I am not convinced that this is a good idea. The maintenance cost of keeping tinyblas in the CPU backend is effectively negligible, however, moving it to a separate backend has a significant cost:

  • Requires duplicating a lot of code: this implementation is not correct because it uses the CPU backend, which cannot be done since backends need to be independent of each other. This means that all the code for optimized quantization will need to be duplicated, in addition to the CMakeLists file and other smaller pieces. Note that this implementation is not correct as it is, since it depends on the CPU backend.
  • In the future, it will make distributing a single llama.cpp package more complicated. My goal is to be able to bundle several versions of the CPU backend, each for a different instruction set, and choose the best one at runtime. So we would have eg. ggml-cpu-avx.dll, ggml-cpu-avx2.dll, ggml-cpu-avx512.dll, and so on, and the best would be used. We will also need to do the same for llamafile, effectively duplicating the number of files and the load process.
  • Currently this is not compatible with the ggml threadpool, which we should look into making the default in the future, instead of OpenMP.
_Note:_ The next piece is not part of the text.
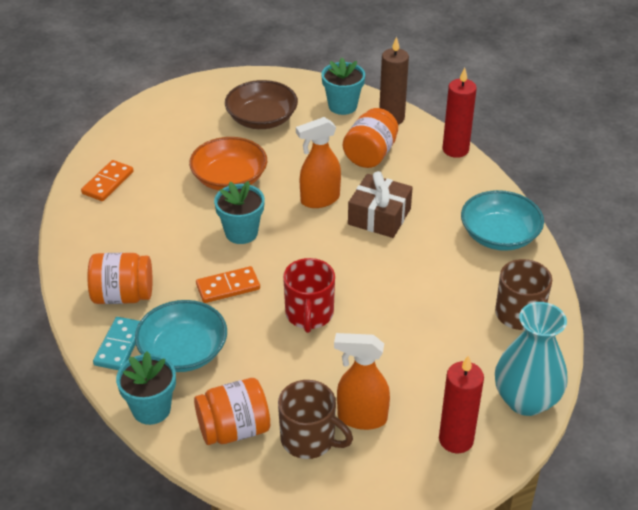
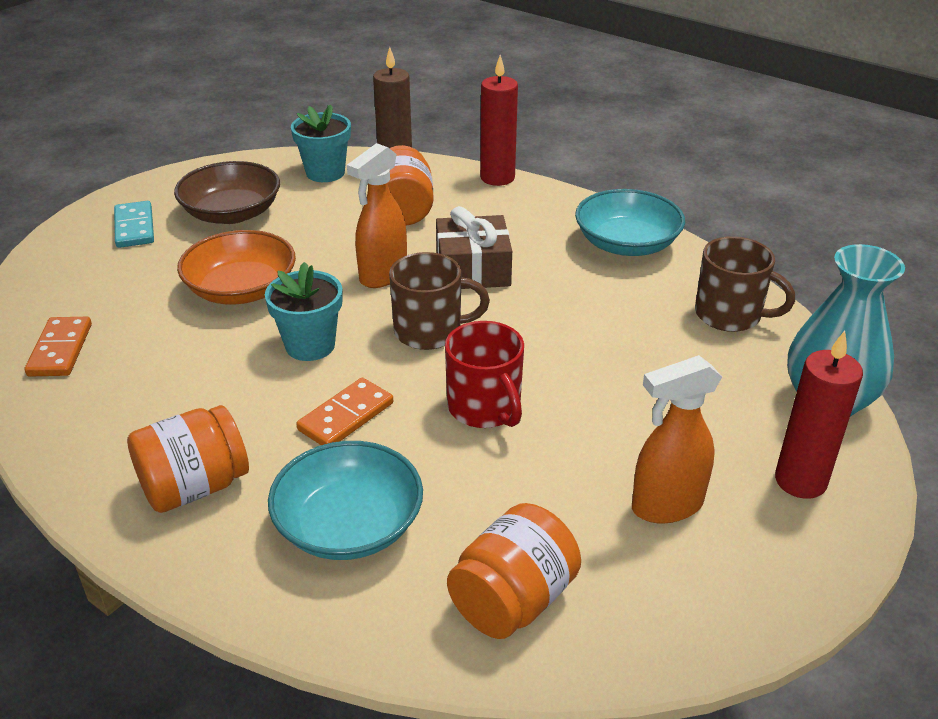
camera: 30 degrees left, 5 degrees down
(119, 345) = (242, 558): turquoise domino -> turquoise domino (134, 227)
(151, 409) = (365, 629): turquoise flower pot -> none
(309, 439) = (626, 565): brown mug -> brown mug (430, 331)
I believe we should go the other way and instead remove the AMX backend and add its code to the CPU backend. At the time the AMX backend was created this was not feasible due to the weight repacking that it does, but this is no longer a problem and can be implemented in a similar way to the aarch64 online repacking.

@github-actions github-actions bot added documentation Improvements or additions to documentation build Compilation issues ggml changes relating to the ggml tensor library for machine learning labels Nov 16, 2024
@Djip007
Copy link
Contributor Author

Djip007 commented Nov 17, 2024

  • Requires duplicating a lot of code: this implementation is not correct because it uses the CPU backend, which cannot be done since backends need to be independent of each other

That the main point...

  • have backends independent of each other is nice for discrete accelerator (dGPU, PcieFPGA ...)
  • but it is to much work for iGPU, NPU, ... that use main memory, or "special" CPU instruction.

have a mega CPU backend that can use integrated accelerator will make the CPU backend a lot more complicated.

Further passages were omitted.